Abstract

The aerodynamic optimization design of high-speed trains (HSTs) is crucial for energy conservation, environmental preservation, operational safety, and speeding up. This study aims to review the current state and progress of the aerodynamic multi-objective optimization of HSTs. First, the study explores the impact of train nose shape parameters on aerodynamic performance. The parameterization methods involved in the aerodynamic multiobjective optimization of HSTs are summarized and classified as shape-based and disturbance-based parameterization methods. Meanwhile, the advantages and limitations of each parameterization method, as well as the applicable scope, are briefly discussed. In addition, the NSGA-II algorithm, particle swarm optimization algorithm, standard genetic algorithm, and other commonly used multi-objective optimization algorithms and the improvements in the field of aerodynamic optimization for HSTs are summarized.
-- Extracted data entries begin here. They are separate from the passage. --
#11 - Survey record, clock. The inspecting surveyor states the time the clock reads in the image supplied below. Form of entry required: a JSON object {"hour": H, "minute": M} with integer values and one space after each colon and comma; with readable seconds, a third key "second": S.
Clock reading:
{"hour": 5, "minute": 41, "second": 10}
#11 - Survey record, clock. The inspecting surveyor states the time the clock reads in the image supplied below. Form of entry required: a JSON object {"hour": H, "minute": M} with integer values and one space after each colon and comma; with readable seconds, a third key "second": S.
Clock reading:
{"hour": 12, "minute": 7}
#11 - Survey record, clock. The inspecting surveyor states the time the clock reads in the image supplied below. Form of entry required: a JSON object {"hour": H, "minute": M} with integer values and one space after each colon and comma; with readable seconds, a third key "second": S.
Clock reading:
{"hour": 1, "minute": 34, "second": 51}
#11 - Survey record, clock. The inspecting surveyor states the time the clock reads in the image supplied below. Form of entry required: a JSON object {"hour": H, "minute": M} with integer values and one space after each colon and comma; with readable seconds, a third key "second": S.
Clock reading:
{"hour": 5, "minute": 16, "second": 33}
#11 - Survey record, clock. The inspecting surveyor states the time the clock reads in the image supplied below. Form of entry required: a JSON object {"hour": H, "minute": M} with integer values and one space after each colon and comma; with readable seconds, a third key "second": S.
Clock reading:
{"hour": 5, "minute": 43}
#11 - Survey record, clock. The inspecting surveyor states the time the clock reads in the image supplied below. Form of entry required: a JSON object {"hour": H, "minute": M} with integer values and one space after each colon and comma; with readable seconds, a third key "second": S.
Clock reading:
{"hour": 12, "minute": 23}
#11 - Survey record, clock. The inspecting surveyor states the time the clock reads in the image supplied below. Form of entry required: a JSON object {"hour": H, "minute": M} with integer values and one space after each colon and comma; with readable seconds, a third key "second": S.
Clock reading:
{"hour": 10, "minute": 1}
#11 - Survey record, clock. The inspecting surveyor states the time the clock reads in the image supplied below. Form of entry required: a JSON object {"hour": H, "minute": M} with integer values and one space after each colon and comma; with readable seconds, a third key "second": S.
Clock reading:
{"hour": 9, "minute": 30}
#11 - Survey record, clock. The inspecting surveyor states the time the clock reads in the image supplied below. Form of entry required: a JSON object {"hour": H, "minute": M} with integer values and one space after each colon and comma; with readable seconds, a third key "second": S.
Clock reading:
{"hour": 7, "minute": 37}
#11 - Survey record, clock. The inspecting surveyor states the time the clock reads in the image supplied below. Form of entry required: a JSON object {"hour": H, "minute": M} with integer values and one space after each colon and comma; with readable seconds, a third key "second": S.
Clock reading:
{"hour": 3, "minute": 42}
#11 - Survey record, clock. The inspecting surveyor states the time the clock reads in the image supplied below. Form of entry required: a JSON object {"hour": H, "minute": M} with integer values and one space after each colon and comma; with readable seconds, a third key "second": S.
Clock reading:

Second, this study investigates the aerodynamic multi-objective optimization technology for HSTs using the surrogate model, focusing on the Kriging surrogate models, neural network, and support vector regression. Moreover, the construction methods of surrogate models are summarized, and the influence of different sample infill criteria on the efficiency of multi-objective optimization is analyzed. Meanwhile, advanced aerodynamic optimization methods in the field of aircraft have been briefly introduced to guide research on the aerodynamic optimization of HSTs. Finally, based on the summary of the research progress of the aerodynamic multi-objective optimization of HSTs, future research directions are proposed, such as intelligent recognition technology of characteristic parameters, collaborative optimization of multiple operating environments, and sample infill criterion of the surrogate model.